* **THE TASK**
The answer must consist of the records, repeated exactly.
─── SUPPLIED ENTRIES
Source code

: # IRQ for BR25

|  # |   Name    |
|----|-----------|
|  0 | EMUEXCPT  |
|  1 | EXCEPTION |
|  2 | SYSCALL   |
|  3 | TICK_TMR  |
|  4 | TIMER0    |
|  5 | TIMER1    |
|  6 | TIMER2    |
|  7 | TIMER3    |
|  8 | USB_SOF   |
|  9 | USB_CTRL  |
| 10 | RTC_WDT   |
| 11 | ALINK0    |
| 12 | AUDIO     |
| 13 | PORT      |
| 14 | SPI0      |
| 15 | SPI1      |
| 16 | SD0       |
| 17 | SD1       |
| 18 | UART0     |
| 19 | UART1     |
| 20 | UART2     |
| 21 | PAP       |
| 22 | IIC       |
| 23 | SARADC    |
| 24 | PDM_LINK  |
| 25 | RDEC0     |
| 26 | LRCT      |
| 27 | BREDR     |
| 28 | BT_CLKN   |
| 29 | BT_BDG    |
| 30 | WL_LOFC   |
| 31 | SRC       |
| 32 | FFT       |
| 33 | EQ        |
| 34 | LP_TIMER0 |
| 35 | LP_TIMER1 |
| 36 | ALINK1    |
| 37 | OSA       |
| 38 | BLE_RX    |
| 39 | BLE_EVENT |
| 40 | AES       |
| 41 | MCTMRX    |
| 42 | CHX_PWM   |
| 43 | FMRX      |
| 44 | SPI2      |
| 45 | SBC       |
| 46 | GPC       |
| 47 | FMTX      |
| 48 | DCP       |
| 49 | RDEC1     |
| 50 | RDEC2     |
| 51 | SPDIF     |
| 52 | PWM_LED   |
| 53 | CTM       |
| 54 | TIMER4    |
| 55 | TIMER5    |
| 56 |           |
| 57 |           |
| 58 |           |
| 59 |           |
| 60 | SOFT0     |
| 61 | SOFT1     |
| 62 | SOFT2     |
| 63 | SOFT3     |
──────
* **FINISHED EXERCISE**
Source code

: # IRQ for BR25

|  # |   Name    |
|----|-----------|
|  0 | EMUEXCPT  |
|  1 | EXCEPTION |
|  2 | SYSCALL   |
|  3 | TICK_TMR  |
|  4 | TIMER0    |
|  5 | TIMER1    |
|  6 | TIMER2    |
|  7 | TIMER3    |
|  8 | USB_SOF   |
|  9 | USB_CTRL  |
| 10 | RTC_WDT   |
| 11 | ALINK0    |
| 12 | AUDIO     |
| 13 | PORT      |
| 14 | SPI0      |
| 15 | SPI1      |
| 16 | SD0       |
| 17 | SD1       |
| 18 | UART0     |
| 19 | UART1     |
| 20 | UART2     |
| 21 | PAP       |
| 22 | IIC       |
| 23 | SARADC    |
| 24 | PDM_LINK  |
| 25 | RDEC0     |
| 26 | LRCT      |
| 27 | BREDR     |
| 28 | BT_CLKN   |
| 29 | BT_BDG    |
| 30 | WL_LOFC   |
| 31 | SRC       |
| 32 | FFT       |
| 33 | EQ        |
| 34 | LP_TIMER0 |
| 35 | LP_TIMER1 |
| 36 | ALINK1    |
| 37 | OSA       |
| 38 | BLE_RX    |
| 39 | BLE_EVENT |
| 40 | AES       |
| 41 | MCTMRX    |
| 42 | CHX_PWM   |
| 43 | FMRX      |
| 44 | SPI2      |
| 45 | SBC       |
| 46 | GPC       |
| 47 | FMTX      |
| 48 | DCP       |
| 49 | RDEC1     |
| 50 | RDEC2     |
| 51 | SPDIF     |
| 52 | PWM_LED   |
| 53 | CTM       |
| 54 | TIMER4    |
| 55 | TIMER5    |
| 56 |           |
| 57 |           |
| 58 |           |
| 59 |           |
| 60 | SOFT0     |
| 61 | SOFT1     |
| 62 | SOFT2     |
| 63 | SOFT3     |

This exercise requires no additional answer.